> [Directions] Repeat the lines from the line with "Figure 3: Immunohistopathological" to the line with "Figure 3. Setup" in the listing below, keeping both end lines and adding nothing.

> [Data supplied]
-----
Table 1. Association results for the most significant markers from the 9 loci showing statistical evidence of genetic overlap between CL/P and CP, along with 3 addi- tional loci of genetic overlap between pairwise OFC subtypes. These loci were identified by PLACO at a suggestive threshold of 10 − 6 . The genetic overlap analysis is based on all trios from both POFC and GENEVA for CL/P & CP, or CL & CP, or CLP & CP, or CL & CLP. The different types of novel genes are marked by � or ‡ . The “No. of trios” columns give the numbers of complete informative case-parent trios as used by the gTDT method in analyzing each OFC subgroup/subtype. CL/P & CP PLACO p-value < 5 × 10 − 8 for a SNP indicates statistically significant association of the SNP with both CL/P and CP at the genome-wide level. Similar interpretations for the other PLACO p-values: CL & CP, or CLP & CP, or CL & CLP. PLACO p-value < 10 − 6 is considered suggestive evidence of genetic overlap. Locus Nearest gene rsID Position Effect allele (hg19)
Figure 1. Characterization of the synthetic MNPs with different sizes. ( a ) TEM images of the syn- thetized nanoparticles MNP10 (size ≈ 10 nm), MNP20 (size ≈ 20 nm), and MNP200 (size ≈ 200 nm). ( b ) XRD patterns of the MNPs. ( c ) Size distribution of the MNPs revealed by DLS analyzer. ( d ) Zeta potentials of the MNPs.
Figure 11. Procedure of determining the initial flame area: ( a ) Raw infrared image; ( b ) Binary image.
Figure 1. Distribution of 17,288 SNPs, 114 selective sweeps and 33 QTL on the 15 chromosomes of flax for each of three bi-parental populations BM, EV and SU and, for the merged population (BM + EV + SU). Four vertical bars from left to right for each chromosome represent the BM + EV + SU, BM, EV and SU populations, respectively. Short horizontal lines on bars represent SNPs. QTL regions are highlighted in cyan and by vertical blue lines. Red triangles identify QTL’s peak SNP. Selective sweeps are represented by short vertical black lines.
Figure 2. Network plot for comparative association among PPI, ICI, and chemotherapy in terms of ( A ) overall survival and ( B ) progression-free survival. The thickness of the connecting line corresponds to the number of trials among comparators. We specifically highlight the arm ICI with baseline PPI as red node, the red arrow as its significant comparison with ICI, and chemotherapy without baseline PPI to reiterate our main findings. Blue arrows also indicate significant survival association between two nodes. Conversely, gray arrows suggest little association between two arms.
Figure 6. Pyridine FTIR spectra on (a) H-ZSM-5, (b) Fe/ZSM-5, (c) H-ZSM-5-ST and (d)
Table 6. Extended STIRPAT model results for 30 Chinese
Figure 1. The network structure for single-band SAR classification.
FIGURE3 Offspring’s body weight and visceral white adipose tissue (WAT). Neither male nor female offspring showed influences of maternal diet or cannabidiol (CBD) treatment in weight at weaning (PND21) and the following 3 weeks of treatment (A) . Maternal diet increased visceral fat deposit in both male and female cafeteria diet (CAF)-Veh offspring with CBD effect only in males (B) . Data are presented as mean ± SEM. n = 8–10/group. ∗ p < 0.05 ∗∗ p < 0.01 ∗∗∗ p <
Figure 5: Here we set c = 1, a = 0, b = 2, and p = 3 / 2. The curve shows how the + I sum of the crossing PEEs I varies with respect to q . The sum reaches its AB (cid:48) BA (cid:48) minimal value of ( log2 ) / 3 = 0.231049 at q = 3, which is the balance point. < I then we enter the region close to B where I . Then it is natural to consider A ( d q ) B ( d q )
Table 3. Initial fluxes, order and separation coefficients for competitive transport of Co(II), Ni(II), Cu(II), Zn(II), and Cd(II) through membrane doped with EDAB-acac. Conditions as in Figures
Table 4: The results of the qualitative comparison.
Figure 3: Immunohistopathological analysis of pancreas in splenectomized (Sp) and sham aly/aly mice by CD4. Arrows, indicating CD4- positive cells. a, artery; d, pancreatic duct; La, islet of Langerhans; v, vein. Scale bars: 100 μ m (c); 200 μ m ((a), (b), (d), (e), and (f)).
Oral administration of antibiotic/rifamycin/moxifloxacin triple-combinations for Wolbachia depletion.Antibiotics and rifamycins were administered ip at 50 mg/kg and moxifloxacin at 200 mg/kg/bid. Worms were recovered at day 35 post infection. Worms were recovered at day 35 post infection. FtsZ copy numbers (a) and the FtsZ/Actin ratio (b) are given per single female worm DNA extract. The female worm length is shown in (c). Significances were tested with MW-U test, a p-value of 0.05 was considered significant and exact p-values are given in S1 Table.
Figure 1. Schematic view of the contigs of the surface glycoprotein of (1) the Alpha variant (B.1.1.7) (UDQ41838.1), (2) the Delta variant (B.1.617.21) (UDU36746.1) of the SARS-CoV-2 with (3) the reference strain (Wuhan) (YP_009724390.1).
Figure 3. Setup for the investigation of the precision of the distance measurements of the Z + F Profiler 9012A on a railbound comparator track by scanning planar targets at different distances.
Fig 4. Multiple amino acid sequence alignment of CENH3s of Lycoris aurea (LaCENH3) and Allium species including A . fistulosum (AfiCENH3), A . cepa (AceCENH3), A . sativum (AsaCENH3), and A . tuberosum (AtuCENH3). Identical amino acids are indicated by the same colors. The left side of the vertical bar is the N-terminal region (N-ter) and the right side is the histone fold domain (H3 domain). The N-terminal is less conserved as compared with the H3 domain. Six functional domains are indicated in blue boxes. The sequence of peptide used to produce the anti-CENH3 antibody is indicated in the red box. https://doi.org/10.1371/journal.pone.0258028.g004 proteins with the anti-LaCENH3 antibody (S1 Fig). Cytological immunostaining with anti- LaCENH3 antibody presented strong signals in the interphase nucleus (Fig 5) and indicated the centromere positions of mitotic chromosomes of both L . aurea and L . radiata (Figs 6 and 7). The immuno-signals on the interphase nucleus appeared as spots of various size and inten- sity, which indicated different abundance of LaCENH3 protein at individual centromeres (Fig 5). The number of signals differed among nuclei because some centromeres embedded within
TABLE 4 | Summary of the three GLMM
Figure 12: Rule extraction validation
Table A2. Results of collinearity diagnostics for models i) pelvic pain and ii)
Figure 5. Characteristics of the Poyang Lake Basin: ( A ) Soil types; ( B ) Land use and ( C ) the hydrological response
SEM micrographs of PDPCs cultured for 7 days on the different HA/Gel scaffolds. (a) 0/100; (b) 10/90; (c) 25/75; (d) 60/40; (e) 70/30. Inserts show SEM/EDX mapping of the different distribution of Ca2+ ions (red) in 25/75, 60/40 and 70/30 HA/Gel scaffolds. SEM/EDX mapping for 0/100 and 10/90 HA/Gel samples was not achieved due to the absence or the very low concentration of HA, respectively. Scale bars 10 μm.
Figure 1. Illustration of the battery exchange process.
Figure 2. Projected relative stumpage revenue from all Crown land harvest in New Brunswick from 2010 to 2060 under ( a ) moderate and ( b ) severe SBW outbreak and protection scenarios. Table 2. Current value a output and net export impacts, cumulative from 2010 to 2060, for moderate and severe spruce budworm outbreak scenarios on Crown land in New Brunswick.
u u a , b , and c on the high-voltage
-----
> [Your response]
Figure 3: Immunohistopathological analysis of pancreas in splenectomized (Sp) and sham aly/aly mice by CD4. Arrows, indicating CD4- positive cells. a, artery; d, pancreatic duct; La, islet of Langerhans; v, vein. Scale bars: 100 μ m (c); 200 μ m ((a), (b), (d), (e), and (f)).
Oral administration of antibiotic/rifamycin/moxifloxacin triple-combinations for Wolbachia depletion.Antibiotics and rifamycins were administered ip at 50 mg/kg and moxifloxacin at 200 mg/kg/bid. Worms were recovered at day 35 post infection. Worms were recovered at day 35 post infection. FtsZ copy numbers (a) and the FtsZ/Actin ratio (b) are given per single female worm DNA extract. The female worm length is shown in (c). Significances were tested with MW-U test, a p-value of 0.05 was considered significant and exact p-values are given in S1 Table.
Figure 1. Schematic view of the contigs of the surface glycoprotein of (1) the Alpha variant (B.1.1.7) (UDQ41838.1), (2) the Delta variant (B.1.617.21) (UDU36746.1) of the SARS-CoV-2 with (3) the reference strain (Wuhan) (YP_009724390.1).
Figure 3. Setup for the investigation of the precision of the distance measurements of the Z + F Profiler 9012A on a railbound comparator track by scanning planar targets at different distances.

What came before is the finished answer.